Il faretto che illumina le tende di notte mi impedisce di vedere chiaramente le stelle che gravitano anche sopra questa parte di mondo.
Penso che questo è probabilmente l’unico momento della giornata in cui posso essere davvero solo.
Improvvisamente mi sento stanco.
Al mattino un uomo era venuto in tenda a chiedere se avessimo novità sull’operazione agli occhi di cui ha bisogno la moglie per non perdere la vista.
Vive al campo con la sua famiglia e da quando sono qui non l’ho mai visto in questo stato.

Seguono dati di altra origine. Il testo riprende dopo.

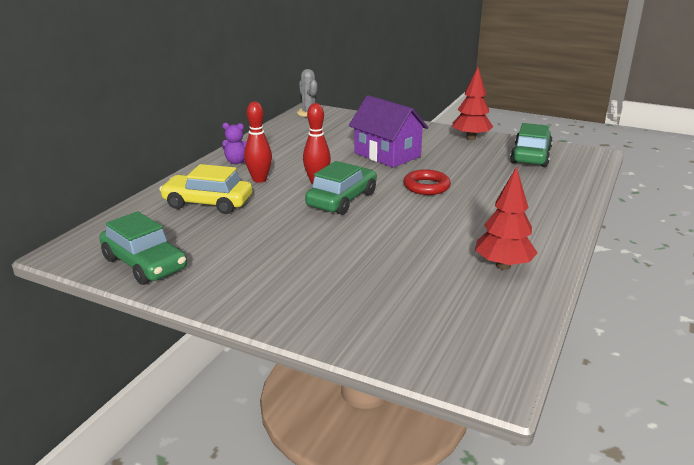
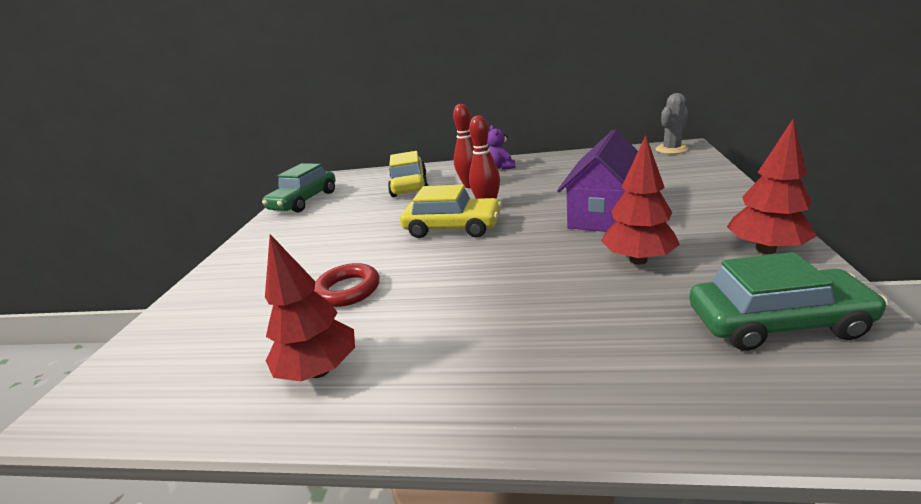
camera: 75 degrees right, 0 degrees up
(342, 199) = (453, 228): green car -> yellow car
(426, 186) = (529, 261): red ring -> red ring (348, 290)
(454, 162) = (638, 260): none -> red tree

Ha gli occhi scavati da un paura vischiosa: la frustrazione per quello che sta succedendo a sua moglie si è mescolato alla consapevolezza di non avere una possibilità di lasciare il Libano, e insieme hanno costruito forse una sorta di prigione che lentamente lo consuma.
Mi guardo intorno e conto le tende vuote, abbandonate da coloro che hanno deciso di vivere altrove piuttosto che sopportare altre umiliazioni da parte del proprietario della terra.
Mi vado a stendere di nuovo, guardando l’orologio mi rendo conto che dovrei proprio dormire per cercare di recuperare energie per la giornata di domani.
Il corteo marcia ancora davanti a me, del resto sono io ad animarlo, a metterlo in moto a interromperlo per cercare di recuperare un volto, una parola, una sensazione.
Un bambino è disteso su un materasso in un garage.
Intorno a lui c’è la sua famiglia che con gesti sinceri ci accoglie invitandoci a metterci comodi.
La testa del bambino si è dilatata a causa di un accumulo di acqua che ha formato due sacche violacee per via delle vene rigonfie.
Respira con fatica tanto che sembra che l’aria gli graffi la gola ogni volta che espira.
Ha gli occhi sgranati e il colorito pallido.
Suo fratello si china su di lui per baciarlo prima di correre fuori a giocare.
Il tempo scorre attraverso la stanza e si addensa sul fondo dei nostri occhi, i miei e quelli dei miei compagni.
Non parlo più.
Non penso più.
Il silenzio della notte ha divorato il ricordo.
Il bambino è morto quello stesso giorno, ma noi lo abbiamo scoperto solo una settimana dopo.
Siamo ritornati in quel garage: l'angolo della stanza è vuoto.
La famiglia si riunisce poco dopo il nostro arrivo e insieme consumiamo un pasto frugale.
Andiamo via.
Sto andando via.
Sono di nuovo sdraiato e penso a quanto sia necessario amare la vita per essere davvero liberi.
Mi ripeto che molti dei siriani che ho incontrato in Libano vivono ogni giorno il dolore e la paura dell'emarginato, del fuori posto, eppure praticano la libertà attraverso il prendersi cura di sé e dei propri cari.
Anche se a volte il costo è mostruoso e la lotta è impari.
L'aria è fresca, il vento mi trascina lontano.